QUESTIONS TO ANSWER
A) For each statement below, decide whether the post on unqualified hostnames supports it. Answer yes or no, and quote the deciding words of the post. (i) The DNS server answers queries for unqualified names. (ii) The TLS certificate for the webserver comes from a public CA. (iii) Before HTTPS was set up, typing wiki/ into chromium worked.
B) According to the post on unqualified hostnames, what does passing AI_CANONNAME to getaddrinfo do?

PASSAGE TO READ Start Marker

Have browser do domain search of unqualified hostnames

0

On my network I've configured a DNS domain search in resolv.conf so that if you call getaddrinfo on simple hostnames it will return results for their FQDN.

$ host wiki
wiki.example.com has address 10.0.0.2
$ dig +short wiki
$ dig +short wiki.example.com
10.0.0.2

(The DNS server will not respond to unqualified names, it's all being done in libc.)

I've configured a TLS certificate on the webserver listening at https://wiki.example.com, the TLS certificate is issued by a public CA for the CN wiki.example.com.

Prior to configuring HTTPS, unqualified names could be used in the browser. So entering wiki/ into chromium (e.g.) would work. Now that TLS is configured however, browsers will complain about a common name mismatch on the certificate because they did a DNS lookup on / connected to wiki but the TLS certificate presented is for wiki.example.com.

This is unfortunate, as it's one of those security vs. usability trade-offs that doesn't really need to exist. Passing AI_CANONNAME to getaddrinfo will do a reverse DNS lookup on the address that wiki resolves to and that will (at least in some cases) return wiki.example.com. There may be mechanisms beyond getaddrinfo that could expose the domain search in a more robust way.

PASSAGE TO READ End Marker
SOURCE DATA Start Marker

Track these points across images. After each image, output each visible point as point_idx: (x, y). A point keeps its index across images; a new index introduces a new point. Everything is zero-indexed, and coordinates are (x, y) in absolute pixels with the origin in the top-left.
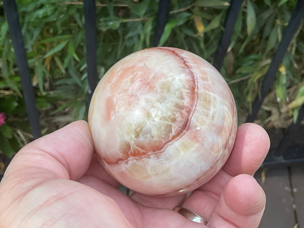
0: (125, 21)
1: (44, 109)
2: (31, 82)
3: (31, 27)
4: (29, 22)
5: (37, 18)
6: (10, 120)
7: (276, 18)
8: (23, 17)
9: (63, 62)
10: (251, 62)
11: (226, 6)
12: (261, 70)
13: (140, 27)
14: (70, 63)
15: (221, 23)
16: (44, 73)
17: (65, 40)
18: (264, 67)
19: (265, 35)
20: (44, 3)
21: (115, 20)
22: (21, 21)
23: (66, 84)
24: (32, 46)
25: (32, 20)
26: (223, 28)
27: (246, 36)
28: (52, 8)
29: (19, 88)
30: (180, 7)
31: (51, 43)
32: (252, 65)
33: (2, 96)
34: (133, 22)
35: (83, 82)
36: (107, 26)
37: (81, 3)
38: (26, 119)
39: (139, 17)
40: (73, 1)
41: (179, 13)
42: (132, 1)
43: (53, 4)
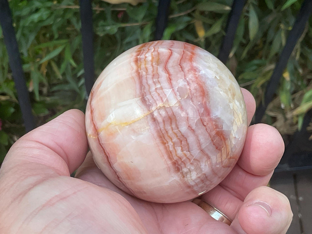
0: (123, 25)
1: (42, 115)
2: (26, 88)
3: (26, 32)
4: (24, 27)
5: (32, 22)
6: (7, 126)
7: (280, 22)
8: (18, 22)
9: (59, 67)
10: (254, 68)
11: (227, 10)
12: (264, 75)
13: (138, 31)
14: (66, 69)
15: (222, 27)
16: (40, 79)
17: (61, 45)
18: (268, 72)
19: (269, 39)
20: (39, 7)
21: (113, 25)
23: (64, 90)
24: (28, 51)
25: (27, 24)
26: (224, 33)
27: (249, 41)
28: (48, 12)
29: (15, 94)
30: (180, 11)
31: (48, 48)
32: (254, 71)
34: (132, 26)
35: (80, 88)
36: (104, 31)
37: (78, 7)
38: (23, 125)
39: (137, 21)
40: (69, 5)
41: (180, 17)
42: (130, 5)
43: (49, 8)
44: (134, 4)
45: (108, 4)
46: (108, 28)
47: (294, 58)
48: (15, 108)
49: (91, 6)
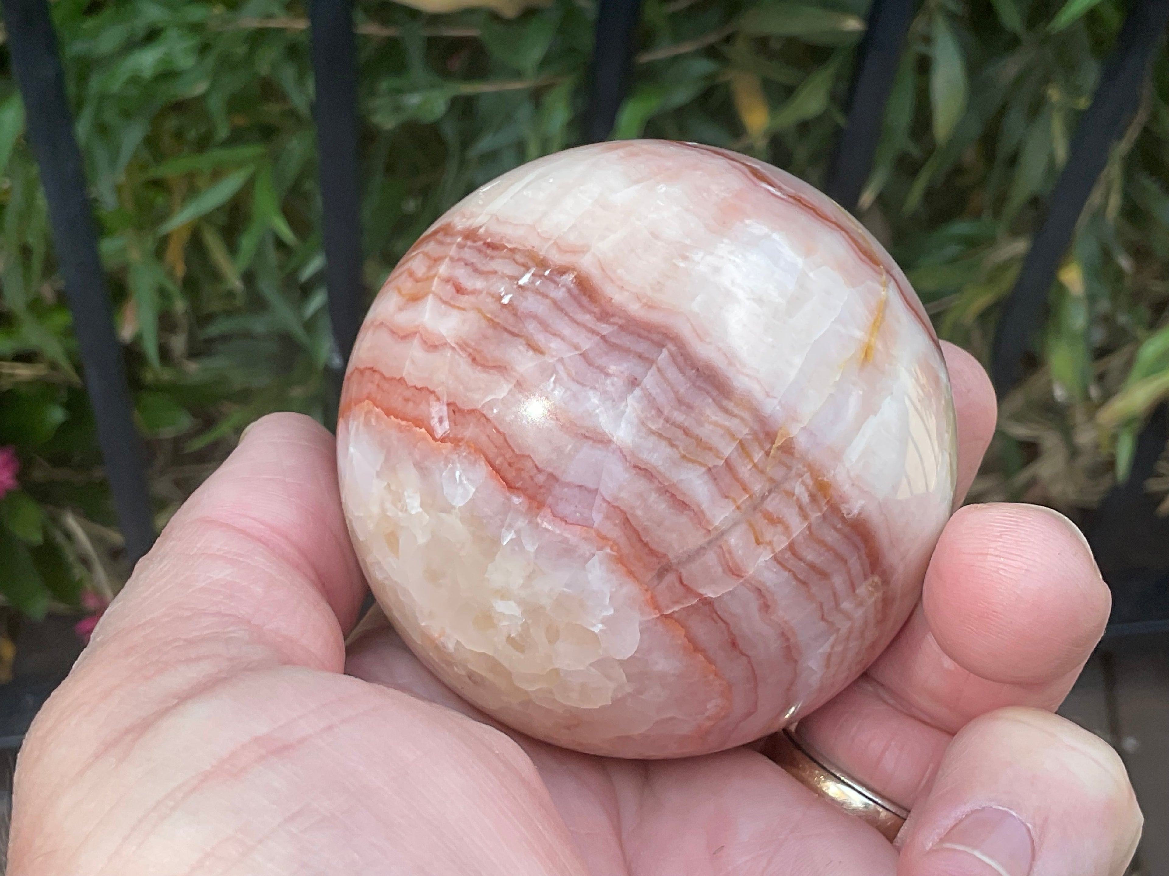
0: (468, 89)
1: (167, 432)
2: (111, 330)
3: (110, 116)
4: (103, 98)
5: (135, 80)
6: (38, 475)
7: (1046, 80)
8: (83, 78)
9: (232, 248)
10: (953, 250)
11: (851, 33)
12: (992, 279)
13: (525, 111)
14: (259, 253)
15: (833, 97)
16: (163, 293)
17: (240, 164)
18: (1003, 267)
19: (1005, 148)
20: (161, 25)
21: (432, 87)
22: (71, 89)
23: (247, 335)
24: (118, 189)
25: (116, 86)
26: (840, 119)
27: (930, 150)
28: (192, 42)
29: (70, 354)
30: (678, 38)
31: (190, 177)
32: (953, 261)
33: (6, 385)
34: (500, 95)
35: (309, 326)
36: (398, 109)
37: (301, 24)
38: (98, 473)
39: (518, 74)
40: (270, 16)
41: (676, 59)
42: (494, 16)
43: (196, 28)
44: (510, 11)
45: (414, 14)
46: (414, 100)
47: (1100, 213)
48: (68, 406)
49: (349, 23)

SOURCE DATA End Marker

RESPONSES
A)
(i) No: "The DNS server will not respond to unqualified names, it's all being done in libc."
(ii) Yes: "the TLS certificate is issued by a public CA for the CN wiki.example.com."
(iii) Yes: "So entering wiki/ into chromium (e.g.) would work."

B) It does a reverse DNS lookup on the address that wiki resolves to.